5. Pin the new fabric to the pocket, right sides together. Match the notches you previously marked. And match the seams and the fold (if you have one). The pinning itself is a bit tedious. It might look like it won’t match but it will, just use enough pins.
6. Sew the edges together all around.
If you have two seams (no fabric fold, so two separate pieces of fabric for the pocket) sew one edge together with the front part of the original pocket and then sew the other piece with the back part of the pocket.
7. Finish the edges of this new seam with pinking shears. Be careful not to cut into the seams.
8. Iron this seam flat towards the bottom on the inside and add an extra topstitching on the outside to make the seam lie flat.

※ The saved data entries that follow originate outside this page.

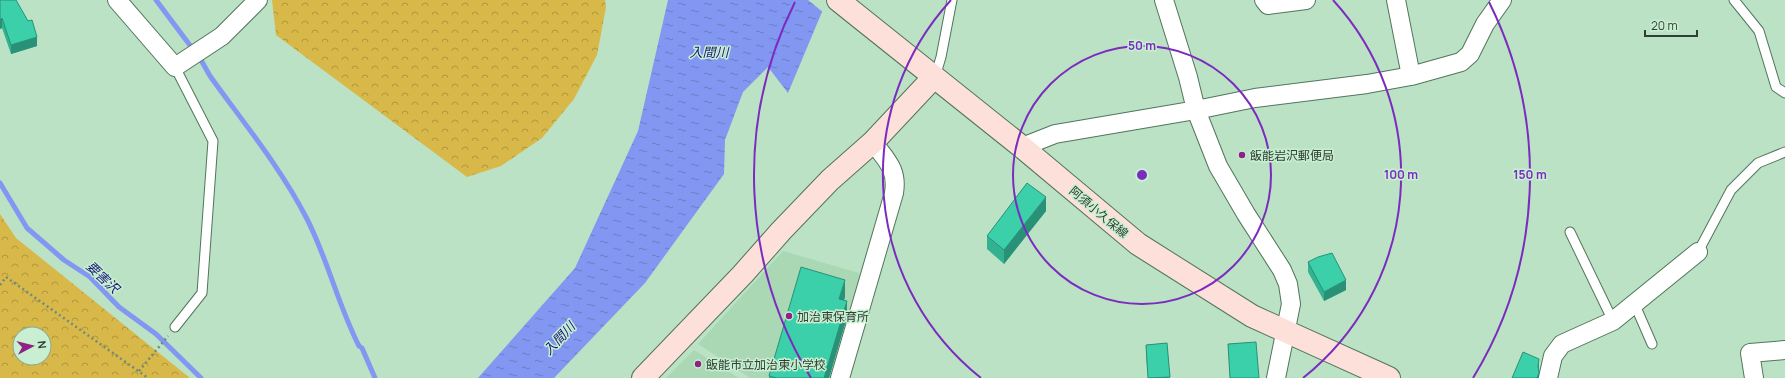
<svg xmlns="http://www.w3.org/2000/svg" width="1785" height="378" font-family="Manrope,'Noto Sans JP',sans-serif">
  <defs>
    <pattern id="park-crowns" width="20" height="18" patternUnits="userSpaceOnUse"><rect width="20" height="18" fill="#d9b84a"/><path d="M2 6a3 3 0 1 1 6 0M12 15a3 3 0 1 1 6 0" fill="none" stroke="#b0973e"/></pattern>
    <pattern id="water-ripples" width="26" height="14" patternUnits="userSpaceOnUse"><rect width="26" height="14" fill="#8297f1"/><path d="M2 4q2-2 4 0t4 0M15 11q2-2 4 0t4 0" fill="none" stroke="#6b7dc4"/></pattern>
  </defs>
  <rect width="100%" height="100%" fill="#bbe2c4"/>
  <!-- built -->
  <path fill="#aad8b5" d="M 783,251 L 859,273 L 862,288 L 836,378 L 750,378 L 698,344 Z
    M 694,350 L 739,378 L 666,378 Z"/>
  <!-- park -->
  <path fill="url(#park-crowns)" fill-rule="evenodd" d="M 272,0 L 605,0 L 606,7 L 597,55 L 574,99 L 542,138 L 501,166 L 467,177 L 276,35 Z
    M 0,214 L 16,238 L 190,378 L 0,378 ZM 20,334 L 44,334 L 44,358 L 20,358 Z"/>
  <!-- water -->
  <path fill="url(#water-ripples)" d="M 668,0 L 827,0 L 788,93 L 768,67 L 743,92 L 725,140 L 724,174 L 645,283 L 554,378 L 478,378 L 575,268 L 638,131 Z"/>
  <!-- pier -->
  <path fill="#bbe2c4" d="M 808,0 L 829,0 L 824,13 Z"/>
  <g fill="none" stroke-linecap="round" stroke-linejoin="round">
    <!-- stream -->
    <path stroke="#8297f1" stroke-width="5" d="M 156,0 L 201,60 L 210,76 C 243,122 281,168 307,219 C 328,260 338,305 359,346 L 362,348 L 375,378
      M 0,183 L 27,228 L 64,260 L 90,277 L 119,307 L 156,334 L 201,378"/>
    <defs>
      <path id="lane" d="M 1734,0 L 1759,31 L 1776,87 L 1785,93
        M 175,67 L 213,141 L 202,293 L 175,327
        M 935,77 L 941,57 L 952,0
        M 1570,232 L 1613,321
        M 1698,252 L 1731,190 L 1758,163 L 1785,152
        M 1635,305 L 1652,344"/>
      <path id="street" d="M 117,0 L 175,67 L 222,36 L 258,0
        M 1164,0 L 1188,77 L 1196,110 L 1218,166 L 1246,214 L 1282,270 L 1288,284 L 1291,304 L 1276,378
        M 1264,0 L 1268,5 L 1306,0
        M 1396,0 L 1411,76
        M 1022,147 L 1055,134 L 1196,110 L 1255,98 L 1367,84 L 1411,76 L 1461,62 L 1470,54 L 1485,24 L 1502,0
        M 840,378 L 894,193 C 898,169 886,160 873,142
        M 1548,378 L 1553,356 L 1562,344 L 1613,321 L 1698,252
        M 1754,378 L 1750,353 L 1785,350"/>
      <path id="secondary" d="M 838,0 L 1022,147 L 1138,244 L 1252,316 L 1389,378
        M 643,378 L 743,274 L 781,231 L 830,180 L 873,142 L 934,77"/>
    </defs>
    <!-- lane casing -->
    <use href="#lane" stroke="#52755b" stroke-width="11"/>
    <!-- street casing -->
    <use href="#street" stroke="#52755b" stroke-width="20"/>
    <!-- secondary casing -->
    <use href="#secondary" stroke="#52755b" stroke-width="24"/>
    <!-- path -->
    <path stroke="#708b76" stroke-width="2.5" stroke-dasharray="2 3" stroke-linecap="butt" d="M 0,285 L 6,277 L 148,378
      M 139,371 L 168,336"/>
    <!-- lane -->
    <use href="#lane" stroke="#fff" stroke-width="9"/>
    <!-- street -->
    <use href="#street" stroke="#fff" stroke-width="18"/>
    <!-- secondary -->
    <use href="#secondary" stroke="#fde0da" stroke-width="22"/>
  </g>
  <!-- wall -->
  <path fill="#33b292" d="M 0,0 L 37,46 L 11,54 L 2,28 L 0,29 Z
    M 1046,211 L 1004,264 L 987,249 L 987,236 Z
    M 1308,262 L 1346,290 L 1324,301 L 1308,272 Z
    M 845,297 L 844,300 L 847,317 L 829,378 L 769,378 L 769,376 Z
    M 1167,343 L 1170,378 L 1148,378 L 1146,355 L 1146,345 Z
    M 1228,344 L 1259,378 L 1230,378 Z"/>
  <!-- shaded-wall -->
  <path fill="#299177" d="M 2,18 L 2,28 L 0,29 L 0,20 Z
    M 37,37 L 37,46 L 11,54 L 11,45 Z
    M 1046,197 L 1046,211 L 1004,264 L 1004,250 Z
    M 845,280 L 845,297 L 839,315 L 839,299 Z
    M 1346,280 L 1346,290 L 1324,301 L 1324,292 Z
    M 847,301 L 847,317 L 829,378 L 824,378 Z
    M 1539,359 L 1539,369 L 1538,375 L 1539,373 L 1539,378 L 1537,378 L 1538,366 Z"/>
  <!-- building -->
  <path fill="#3bcfaa" stroke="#299177" d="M 0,0 L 16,0 L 28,21 L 32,20 L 37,37 L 11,45 L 2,18 L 0,20 Z
    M 1027,183 L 1046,197 L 1004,250 L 987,236 Z
    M 1332,253 L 1346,280 L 1324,292 L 1308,262 L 1318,257 Z
    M 801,267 L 845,280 L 839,299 L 847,301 L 824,378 L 777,378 L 769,376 Z
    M 1256,342 L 1259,378 L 1230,378 L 1228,344 Z
    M 1167,343 L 1170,377 L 1148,378 L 1146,345 Z
    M 1523,352 L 1539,359 L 1538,366 L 1539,373 L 1537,378 L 1512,378 Z"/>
  <!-- distance rings -->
  <g fill="none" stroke="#7b2cbf" stroke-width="2">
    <circle cx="1142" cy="175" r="129"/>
    <path d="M981 378A259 259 0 0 1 951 0M1333 0A259 259 0 0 1 1303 378"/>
    <path d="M811 378A388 388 0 0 1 795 2M1489 2A388 388 0 0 1 1473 378"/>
  </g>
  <!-- markers -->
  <g fill="#8f2285" stroke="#c8efd1" stroke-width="1.5">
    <circle cx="1242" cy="155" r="4"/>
    <circle cx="789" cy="316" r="4"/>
    <circle cx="698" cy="364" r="4"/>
  </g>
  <g text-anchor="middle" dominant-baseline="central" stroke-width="3" stroke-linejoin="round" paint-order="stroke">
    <!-- poi labels -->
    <g font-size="12" fill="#2f3f33" stroke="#c8efd1" text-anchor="start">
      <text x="1250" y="155">飯能岩沢郵便局</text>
      <text x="797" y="316">加治東保育所</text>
      <text x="706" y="364">飯能市立加治東小学校</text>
    </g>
    <!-- street labels -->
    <g font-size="12" fill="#2f3f33" stroke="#c8efd1">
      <text transform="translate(1099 212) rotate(40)">阿須小久保線</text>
    </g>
    <!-- water labels -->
    <g font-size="13" font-style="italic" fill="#1a187a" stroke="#c8efd1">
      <text x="709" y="52">入間川</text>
      <text transform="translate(103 277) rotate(43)">要害沢</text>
      <text transform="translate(559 338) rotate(-47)">入間川</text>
    </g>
  </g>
  <circle cx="1142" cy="175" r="6" fill="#7b2cbf" stroke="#c8efd1" stroke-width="2"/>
  <g font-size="12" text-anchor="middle" font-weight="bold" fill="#7b2cbf" stroke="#c8efd1" stroke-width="3" stroke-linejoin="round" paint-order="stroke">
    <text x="1142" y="50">50 m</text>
    <text x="1401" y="179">100 m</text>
    <text x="1530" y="179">150 m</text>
  </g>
  <!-- north arrow -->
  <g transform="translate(32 346) rotate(83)"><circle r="19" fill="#c8efd1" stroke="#8ba992"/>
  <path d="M0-3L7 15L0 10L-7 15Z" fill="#8f2285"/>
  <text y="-6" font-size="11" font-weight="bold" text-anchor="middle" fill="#2f3f33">N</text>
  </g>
  <!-- scale -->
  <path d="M1645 30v6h52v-6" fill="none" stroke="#2f3f33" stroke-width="2"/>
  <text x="1651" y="30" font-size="12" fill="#2f3f33" stroke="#c8efd1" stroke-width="3" paint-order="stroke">20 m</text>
</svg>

9. Sew the side seam(s) like the original one. Very often you need to start on the inside of the pocket with one row of stitches. Turn to the right side and add a second row, top stitching this time, to hide the inner raw edges.
You might only want to do this type of repair when they are your favorite pants.
Don't let holes in your pants' pockets ruin your day any more! With these simple and effective repair methods, you can mend those tears and get back to using your pockets without worry. Remember to assess the damage, choose the right repair technique, and use the proper materials for the best results.
By following the steps outlined in this guide, you can extend the life of your favorite pants and avoid unnecessary expenses on replacements. Say hello to functional pockets and goodbye to loose change disappearing into the unknown.